• PROMPT
Quote the rows between the line holding "pose: elev=155.7 azim=167.8" and the line holding "Dot at: (248, 155)", inclusive, exactly as they appear below.
>> start PROVIDED MATERIAL
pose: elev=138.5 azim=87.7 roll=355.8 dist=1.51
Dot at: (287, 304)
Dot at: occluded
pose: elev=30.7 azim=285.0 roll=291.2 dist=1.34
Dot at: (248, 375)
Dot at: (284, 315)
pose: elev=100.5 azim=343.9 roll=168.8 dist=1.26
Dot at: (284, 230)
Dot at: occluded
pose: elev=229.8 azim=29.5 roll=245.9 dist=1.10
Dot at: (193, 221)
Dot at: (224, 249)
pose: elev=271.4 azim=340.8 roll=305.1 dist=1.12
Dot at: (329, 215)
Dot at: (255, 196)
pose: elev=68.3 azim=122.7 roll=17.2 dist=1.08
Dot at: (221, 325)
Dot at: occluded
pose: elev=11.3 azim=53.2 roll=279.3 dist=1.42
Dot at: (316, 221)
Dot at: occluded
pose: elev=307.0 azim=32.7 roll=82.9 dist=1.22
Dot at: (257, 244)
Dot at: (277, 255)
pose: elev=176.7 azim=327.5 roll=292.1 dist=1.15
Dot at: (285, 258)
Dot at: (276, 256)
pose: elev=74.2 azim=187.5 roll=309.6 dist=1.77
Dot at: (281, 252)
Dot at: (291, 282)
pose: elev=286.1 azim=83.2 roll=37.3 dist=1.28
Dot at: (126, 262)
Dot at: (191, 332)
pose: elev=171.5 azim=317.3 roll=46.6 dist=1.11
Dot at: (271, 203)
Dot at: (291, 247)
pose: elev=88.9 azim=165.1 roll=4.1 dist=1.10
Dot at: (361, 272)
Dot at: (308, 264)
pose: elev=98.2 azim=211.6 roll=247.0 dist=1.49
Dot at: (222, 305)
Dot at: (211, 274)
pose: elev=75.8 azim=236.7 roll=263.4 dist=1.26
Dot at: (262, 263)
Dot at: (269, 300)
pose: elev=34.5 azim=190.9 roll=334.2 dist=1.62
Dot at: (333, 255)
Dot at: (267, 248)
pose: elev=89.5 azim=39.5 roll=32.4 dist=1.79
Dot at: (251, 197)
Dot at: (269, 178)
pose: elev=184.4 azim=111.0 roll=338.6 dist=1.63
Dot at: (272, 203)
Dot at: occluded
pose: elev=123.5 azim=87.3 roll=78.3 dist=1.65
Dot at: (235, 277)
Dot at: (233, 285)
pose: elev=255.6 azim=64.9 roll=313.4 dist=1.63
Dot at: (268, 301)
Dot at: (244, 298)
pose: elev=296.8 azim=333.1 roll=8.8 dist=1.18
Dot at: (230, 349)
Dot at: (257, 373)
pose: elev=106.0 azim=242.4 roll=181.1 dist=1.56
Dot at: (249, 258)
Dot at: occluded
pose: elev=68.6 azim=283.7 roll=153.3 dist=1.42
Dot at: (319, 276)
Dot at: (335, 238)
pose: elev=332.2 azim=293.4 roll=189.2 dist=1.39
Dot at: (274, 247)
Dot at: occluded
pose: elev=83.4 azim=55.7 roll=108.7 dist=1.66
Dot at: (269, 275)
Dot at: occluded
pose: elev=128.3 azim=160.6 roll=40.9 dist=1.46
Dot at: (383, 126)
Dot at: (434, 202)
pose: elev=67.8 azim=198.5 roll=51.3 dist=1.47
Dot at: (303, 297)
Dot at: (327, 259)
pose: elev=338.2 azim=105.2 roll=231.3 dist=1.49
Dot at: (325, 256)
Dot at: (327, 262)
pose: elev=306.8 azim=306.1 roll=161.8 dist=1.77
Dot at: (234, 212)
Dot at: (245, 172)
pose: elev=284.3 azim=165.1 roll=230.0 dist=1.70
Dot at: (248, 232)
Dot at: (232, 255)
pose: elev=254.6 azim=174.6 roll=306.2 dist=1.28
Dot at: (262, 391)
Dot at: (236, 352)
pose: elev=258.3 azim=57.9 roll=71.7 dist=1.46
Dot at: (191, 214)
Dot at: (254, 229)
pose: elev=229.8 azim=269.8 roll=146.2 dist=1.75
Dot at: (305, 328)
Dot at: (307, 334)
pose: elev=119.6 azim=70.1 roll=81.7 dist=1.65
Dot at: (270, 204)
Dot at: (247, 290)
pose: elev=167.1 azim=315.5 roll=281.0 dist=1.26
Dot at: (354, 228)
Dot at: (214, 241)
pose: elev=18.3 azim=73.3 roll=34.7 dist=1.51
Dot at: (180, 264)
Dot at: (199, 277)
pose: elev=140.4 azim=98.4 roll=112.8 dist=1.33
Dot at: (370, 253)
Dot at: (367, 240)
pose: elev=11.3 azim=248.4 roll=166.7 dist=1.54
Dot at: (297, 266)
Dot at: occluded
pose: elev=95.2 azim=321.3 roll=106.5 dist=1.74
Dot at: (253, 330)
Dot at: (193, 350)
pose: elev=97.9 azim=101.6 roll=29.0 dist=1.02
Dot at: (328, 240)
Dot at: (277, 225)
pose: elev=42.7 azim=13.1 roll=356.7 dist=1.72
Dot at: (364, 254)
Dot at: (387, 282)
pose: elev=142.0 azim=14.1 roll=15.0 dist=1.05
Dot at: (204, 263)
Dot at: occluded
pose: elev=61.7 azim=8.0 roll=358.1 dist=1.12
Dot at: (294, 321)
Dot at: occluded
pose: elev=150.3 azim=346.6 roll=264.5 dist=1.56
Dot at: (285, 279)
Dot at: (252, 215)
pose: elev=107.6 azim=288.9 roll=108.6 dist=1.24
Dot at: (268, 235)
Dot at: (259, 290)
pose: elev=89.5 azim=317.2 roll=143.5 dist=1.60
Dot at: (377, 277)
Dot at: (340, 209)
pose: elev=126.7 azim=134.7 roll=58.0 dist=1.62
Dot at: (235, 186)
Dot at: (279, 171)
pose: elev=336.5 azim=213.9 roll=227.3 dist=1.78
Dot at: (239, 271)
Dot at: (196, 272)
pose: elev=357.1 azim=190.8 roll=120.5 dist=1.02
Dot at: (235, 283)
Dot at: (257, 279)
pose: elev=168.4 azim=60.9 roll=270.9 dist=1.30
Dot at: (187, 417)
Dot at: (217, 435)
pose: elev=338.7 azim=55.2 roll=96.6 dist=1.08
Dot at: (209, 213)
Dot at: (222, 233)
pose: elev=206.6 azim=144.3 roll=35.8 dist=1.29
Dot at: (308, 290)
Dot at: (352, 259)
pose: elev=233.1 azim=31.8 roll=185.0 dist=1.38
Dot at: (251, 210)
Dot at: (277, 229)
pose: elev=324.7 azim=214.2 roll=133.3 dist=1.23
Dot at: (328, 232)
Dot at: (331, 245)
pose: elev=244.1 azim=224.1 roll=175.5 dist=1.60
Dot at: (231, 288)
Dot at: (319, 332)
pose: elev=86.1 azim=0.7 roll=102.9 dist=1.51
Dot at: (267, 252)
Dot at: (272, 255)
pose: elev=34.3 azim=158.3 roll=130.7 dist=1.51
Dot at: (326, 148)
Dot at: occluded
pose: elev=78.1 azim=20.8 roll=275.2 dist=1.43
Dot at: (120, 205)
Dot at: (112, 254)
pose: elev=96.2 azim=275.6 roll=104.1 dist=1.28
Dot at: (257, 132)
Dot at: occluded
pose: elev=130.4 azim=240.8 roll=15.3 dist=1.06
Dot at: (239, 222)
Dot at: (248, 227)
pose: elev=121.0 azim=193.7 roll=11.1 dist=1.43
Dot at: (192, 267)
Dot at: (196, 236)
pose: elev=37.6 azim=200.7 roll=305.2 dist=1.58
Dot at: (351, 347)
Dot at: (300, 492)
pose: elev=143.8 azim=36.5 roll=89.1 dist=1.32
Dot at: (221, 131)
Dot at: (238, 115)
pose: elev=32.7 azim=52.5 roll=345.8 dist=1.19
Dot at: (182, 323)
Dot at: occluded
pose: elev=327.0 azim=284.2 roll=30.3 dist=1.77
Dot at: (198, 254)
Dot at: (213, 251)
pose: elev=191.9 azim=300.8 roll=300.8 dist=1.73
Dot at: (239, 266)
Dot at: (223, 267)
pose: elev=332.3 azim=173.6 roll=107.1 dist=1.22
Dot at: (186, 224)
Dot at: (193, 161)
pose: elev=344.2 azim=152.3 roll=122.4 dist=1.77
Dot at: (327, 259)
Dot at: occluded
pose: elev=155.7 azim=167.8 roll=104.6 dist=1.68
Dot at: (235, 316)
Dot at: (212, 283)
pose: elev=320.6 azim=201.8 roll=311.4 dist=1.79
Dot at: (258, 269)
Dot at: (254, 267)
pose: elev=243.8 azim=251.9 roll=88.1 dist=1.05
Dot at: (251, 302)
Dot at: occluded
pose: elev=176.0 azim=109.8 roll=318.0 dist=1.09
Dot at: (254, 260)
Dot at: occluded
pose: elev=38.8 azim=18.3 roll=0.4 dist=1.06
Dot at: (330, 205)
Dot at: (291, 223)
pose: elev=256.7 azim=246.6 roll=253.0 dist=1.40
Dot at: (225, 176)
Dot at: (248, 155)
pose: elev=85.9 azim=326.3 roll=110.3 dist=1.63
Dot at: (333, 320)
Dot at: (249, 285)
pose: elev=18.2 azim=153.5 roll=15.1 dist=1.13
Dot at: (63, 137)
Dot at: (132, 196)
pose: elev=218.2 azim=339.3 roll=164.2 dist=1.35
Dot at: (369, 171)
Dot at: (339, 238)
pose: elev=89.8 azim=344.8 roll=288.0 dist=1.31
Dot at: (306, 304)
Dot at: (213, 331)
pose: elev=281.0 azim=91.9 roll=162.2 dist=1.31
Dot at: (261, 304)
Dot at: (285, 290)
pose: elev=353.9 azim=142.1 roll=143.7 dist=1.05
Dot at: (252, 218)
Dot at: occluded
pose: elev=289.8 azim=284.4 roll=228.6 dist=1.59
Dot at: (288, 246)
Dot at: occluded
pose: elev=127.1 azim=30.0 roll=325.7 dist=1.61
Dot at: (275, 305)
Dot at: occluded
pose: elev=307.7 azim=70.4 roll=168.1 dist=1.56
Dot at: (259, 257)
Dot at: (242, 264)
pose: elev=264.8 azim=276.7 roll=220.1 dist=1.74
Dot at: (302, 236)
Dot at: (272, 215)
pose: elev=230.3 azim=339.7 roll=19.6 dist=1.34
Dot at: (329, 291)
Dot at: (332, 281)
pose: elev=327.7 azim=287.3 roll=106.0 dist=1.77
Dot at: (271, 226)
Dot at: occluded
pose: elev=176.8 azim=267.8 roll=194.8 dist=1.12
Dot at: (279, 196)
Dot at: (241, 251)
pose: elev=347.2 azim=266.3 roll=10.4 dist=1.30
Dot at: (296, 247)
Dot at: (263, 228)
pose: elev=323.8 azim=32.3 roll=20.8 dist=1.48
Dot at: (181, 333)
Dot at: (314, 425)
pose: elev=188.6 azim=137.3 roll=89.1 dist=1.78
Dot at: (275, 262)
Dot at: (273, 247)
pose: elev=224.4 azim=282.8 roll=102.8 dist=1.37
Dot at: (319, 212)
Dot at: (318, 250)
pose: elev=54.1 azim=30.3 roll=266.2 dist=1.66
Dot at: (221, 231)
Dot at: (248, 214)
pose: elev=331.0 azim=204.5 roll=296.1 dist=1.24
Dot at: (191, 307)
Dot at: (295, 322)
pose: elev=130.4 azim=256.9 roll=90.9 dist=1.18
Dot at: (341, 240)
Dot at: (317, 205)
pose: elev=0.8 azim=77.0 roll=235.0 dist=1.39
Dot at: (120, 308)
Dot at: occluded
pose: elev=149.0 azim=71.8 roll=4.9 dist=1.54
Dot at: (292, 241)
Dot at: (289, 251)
>> end PROVIDED MATERIAL
• EXERCISE OUTPUT
pose: elev=155.7 azim=167.8 roll=104.6 dist=1.68
Dot at: (235, 316)
Dot at: (212, 283)
pose: elev=320.6 azim=201.8 roll=311.4 dist=1.79
Dot at: (258, 269)
Dot at: (254, 267)
pose: elev=243.8 azim=251.9 roll=88.1 dist=1.05
Dot at: (251, 302)
Dot at: occluded
pose: elev=176.0 azim=109.8 roll=318.0 dist=1.09
Dot at: (254, 260)
Dot at: occluded
pose: elev=38.8 azim=18.3 roll=0.4 dist=1.06
Dot at: (330, 205)
Dot at: (291, 223)
pose: elev=256.7 azim=246.6 roll=253.0 dist=1.40
Dot at: (225, 176)
Dot at: (248, 155)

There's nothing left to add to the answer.